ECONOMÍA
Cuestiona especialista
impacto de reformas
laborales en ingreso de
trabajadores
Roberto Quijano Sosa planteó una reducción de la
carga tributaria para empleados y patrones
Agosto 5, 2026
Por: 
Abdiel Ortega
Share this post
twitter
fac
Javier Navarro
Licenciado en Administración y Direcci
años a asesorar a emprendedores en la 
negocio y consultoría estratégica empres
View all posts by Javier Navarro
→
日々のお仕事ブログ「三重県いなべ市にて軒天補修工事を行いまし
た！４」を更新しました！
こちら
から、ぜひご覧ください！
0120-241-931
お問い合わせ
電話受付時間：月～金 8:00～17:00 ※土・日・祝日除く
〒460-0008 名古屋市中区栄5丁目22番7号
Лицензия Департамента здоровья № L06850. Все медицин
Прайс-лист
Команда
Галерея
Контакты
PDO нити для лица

» **Task prompt**: Could you give the data above again, exact in every line?

» **Solution to the problem**:
ECONOMÍA
Cuestiona especialista
impacto de reformas
laborales en ingreso de
trabajadores
Roberto Quijano Sosa planteó una reducción de la
carga tributaria para empleados y patrones
Agosto 5, 2026
Por: 
Abdiel Ortega
Share this post
twitter
fac
Javier Navarro
Licenciado en Administración y Direcci
años a asesorar a emprendedores en la 
negocio y consultoría estratégica empres
View all posts by Javier Navarro
→
日々のお仕事ブログ「三重県いなべ市にて軒天補修工事を行いまし
た！４」を更新しました！
こちら
から、ぜひご覧ください！
0120-241-931
お問い合わせ
電話受付時間：月～金 8:00～17:00 ※土・日・祝日除く
〒460-0008 名古屋市中区栄5丁目22番7号
Лицензия Департамента здоровья № L06850. Все медицин
Прайс-лист
Команда
Галерея
Контакты
PDO нити для лица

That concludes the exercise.